Godwin will retire after 43 years of doctoring
SALEM – After more than 43 years of doctoring the common cold, infections of all types and life-threatening conditions, Dr. Gene Godwin is putting away his stethoscope.
But he doesn’t plan to pack up his rollerblades.
The popular family doctor at Carilion Clinic West Main office in Salem plans to retire March 31. He’s known for his rollerblading hobby, which he intends to continue at Wasena Park in Roanoke, he said.

Dr. Gene Godwin, right, talks over old times with Dr. Dick Williams of the Carilion Clinic Spartan Drive office, who started out in private practice with him in 1968. With them is Dr. Deana Young who also practices at Carilion's West Main Clinic in Salem. Photo by Meg Hibbert
One thing that’s certain is Godwin’s hundreds of current patients and those he’s treated in the past will miss him.
“He is loved by his patients,” said Dr. Dick Williams, who started out in private practice with Godwin in 1968 and is now at Carilion’s Spartan Drive clinic. “He will be missed very much.”
Many of the patients at the Salem family practice started out with him and aren’t happy he is leaving them. “Our patients have grown old with us,” admitted Godwin, who signed on with Carilion in 1993 when the Salem clinic was located at 211 College Ave.

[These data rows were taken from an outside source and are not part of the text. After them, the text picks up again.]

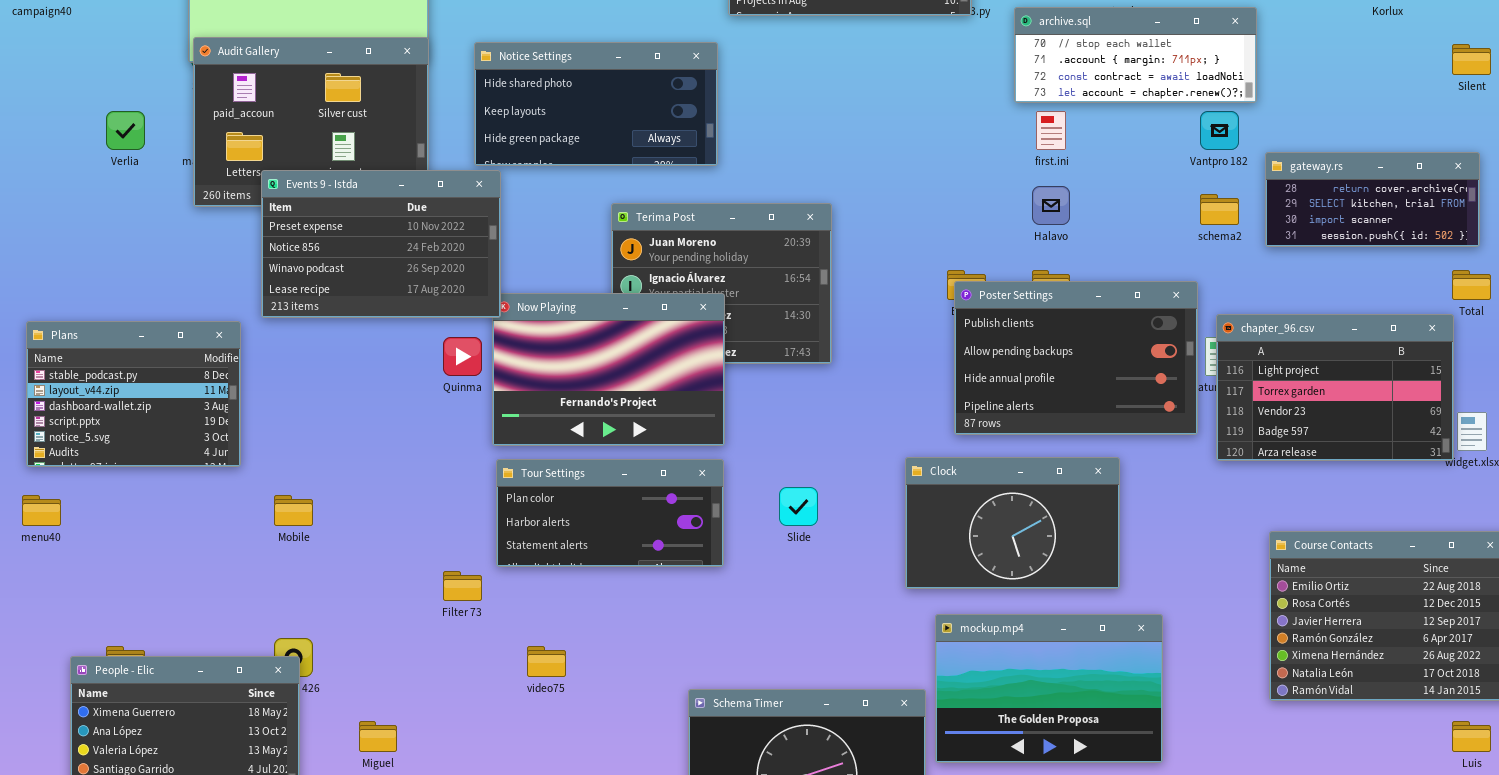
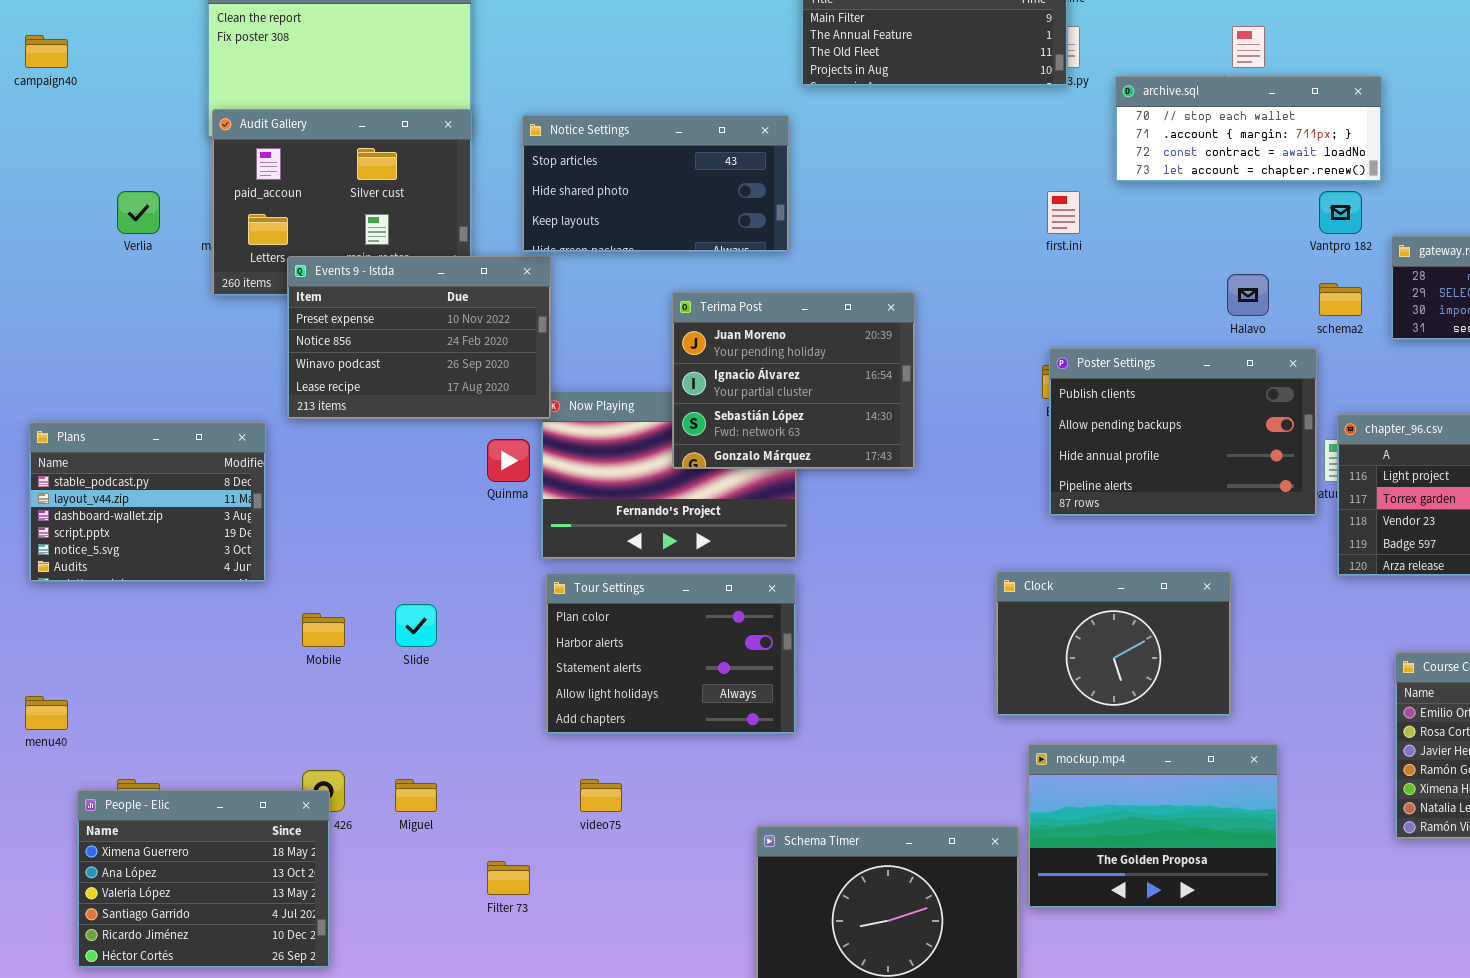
Notice Settings: [474,42,718,166] -> [522,115,789,252], scrolled up 1 row
first.ini: [1036,111,1066,150] -> [1047,191,1080,234], moved
Halavo: [1032,186,1070,225] -> [1227,274,1269,316], moved
Terima Post: [611,203,832,364] -> [672,292,915,469], raised
Poster Settings: [954,281,1198,435] -> [1049,348,1317,516], moved
Tour Settings: [496,459,724,567] -> [546,573,796,734], resized
Slide: [779,487,818,526] -> [395,604,437,647], moved
menu40: [22,495,61,526] -> [25,696,68,730], moved
Filter 73: [443,571,482,601] -> [487,861,530,895], moved
Miguel: [359,721,397,752] -> [395,779,437,812], moved

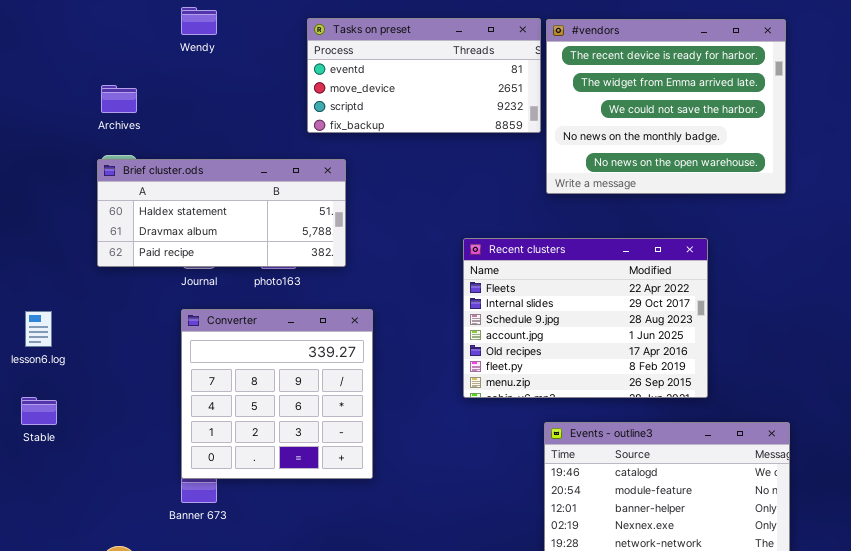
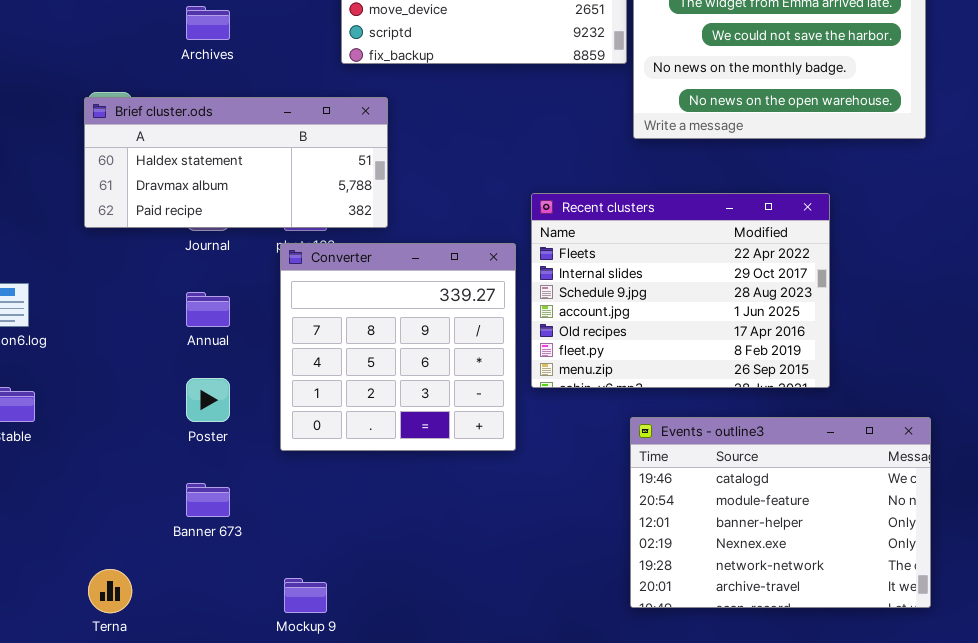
Archives: [101,85,137,113] -> [186,6,230,40], moved
Converter: [181,309,373,479] -> [280,243,516,451], moved

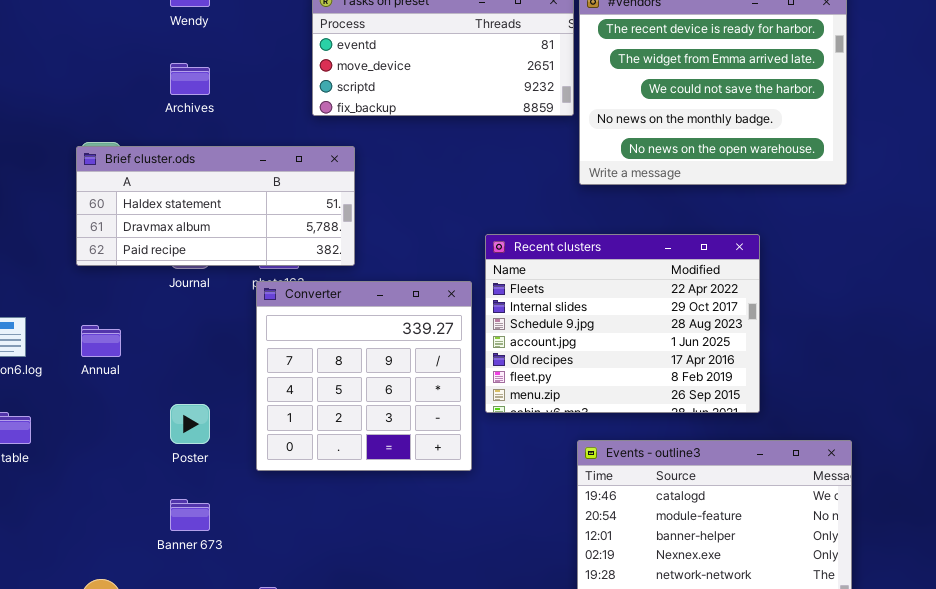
Annual: [186,292,230,327] -> [81,325,121,357], moved

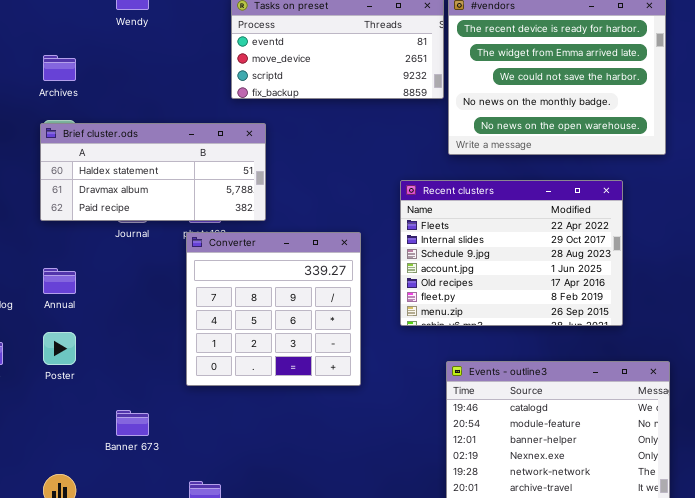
Archives: [170,63,210,95] -> [43,55,76,81], moved
Recent clusters: [485,234,760,413] -> [400,180,623,326], moved
Poster: [170,404,210,444] -> [43,332,76,365], moved

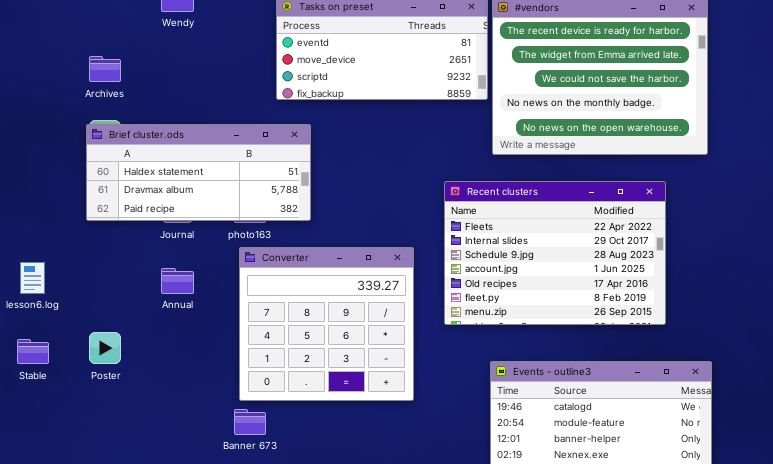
Converter: [186,232,361,386] -> [239,247,414,401], moved
Annual: [43,268,76,294] -> [161,268,194,294], moved
Banner 673: [116,410,149,436] -> [234,409,266,435], moved

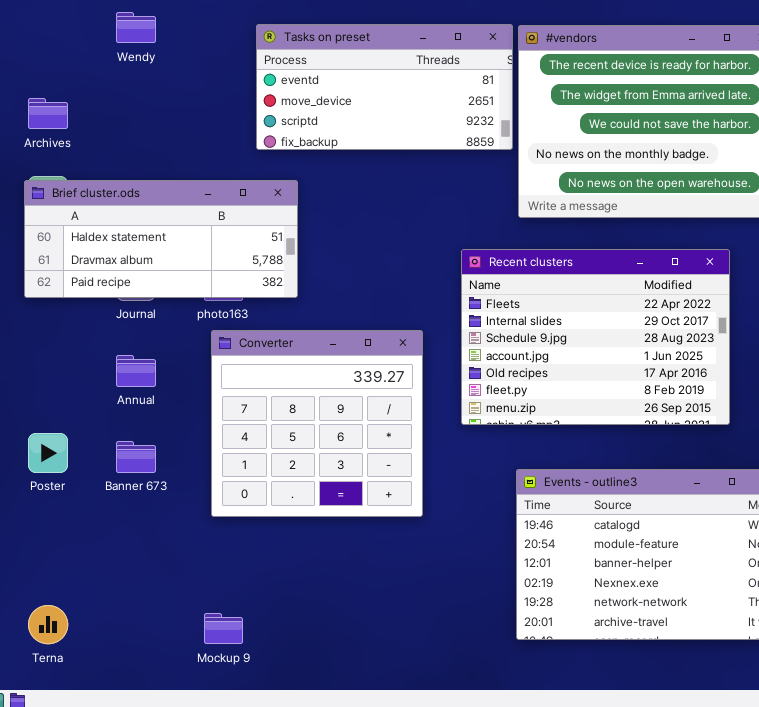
Banner 673: [234,409,266,435] -> [116,441,156,473], moved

There are so many patients who want to say goodbye to Godwin that the clinic staff is planning an open house in his honor on Saturday, March 26, from 2-4 p.m. at the office at 2102 W. Main Street.
Williams credits Godwin – who is reluctant to talk much about himself – with inspiring his own future career. “Gene was doing an internship at Roanoke Memorial Hospital in 1965-66. He had a flat top then. I was in the the Air Force and didn’t know what I wanted to do. I was so inspired by his knowledge, I decided to go into family practice.”
Godwin completed his internship and went on to Vietnam with the United States Army for 11 months.
He was a battalion surgeon for six months, then assigned to a land-clearing company for the next five.
Photographs from family albums picked out by his wife. Dorothy, who is known to family and friends as “Dotsy,” show a flat-topped Dr. Godwin in Army drab leaning against a Jeep in Vietnam, and treating a soldier in the field.
Other black-and-white pictures show him treating Vietnamese children. Someone penned on the back of one, “Great white healer.”
Along the way, Godwin was awarded the combat medical badge and bronze star.

Dr. Godwin treats an injured soldier while he served with a land-clearing company in Vietnam. Family photo
After he finished up his military service with a year at Fort Benning, Ga., Godwin and Williams started private practice., along with Dr. W.G. Eddins.
Godwin was also involved in the teaching program at Roanoke Memorial before he and Williams became Carilion clinic employees.
In the early years, Godwin and Williams, like most doctors, kept office hours and made house calls, too.
On Wednesdays, they rotated providing coverage for all the doctors in Salem, the two recalled, and would make 10 to 12 house calls per day.
“A patient brought me a bill the other day for a house call and a shot of penicillin. The total was $7,” Godwin said.
His plans after he retires from the clinic are to rollerblade, work out on the treadmill and walk a couple of miles at a time at Green Ridge Recreation Center, “and swim a few laps.” He doesn’t play golf.
The Jefferson High School graduate met his future bride met while he was at Roanoke College earning a degree in biology with a minor in chemistry. “Someone in Salem introduced us,” he remembered.
Godwin went on to the Medical College of Virginia. He’s been board certified by the American Board of Family Practice from 1973 through 2010.
He and Dotsy have two daughters and sons-in-law. They are Dawn and Eric Leonard of Asheville, N.C., and Leanne and Peter Hall of Pittsburgh, parents of granddaughter Anne Hayden Hall, who is 5.
The Godwins share their home in Windsor Hills with Oliver, a Shibu imu-French bulldog mix, and an elderly Siamese named Phoebe.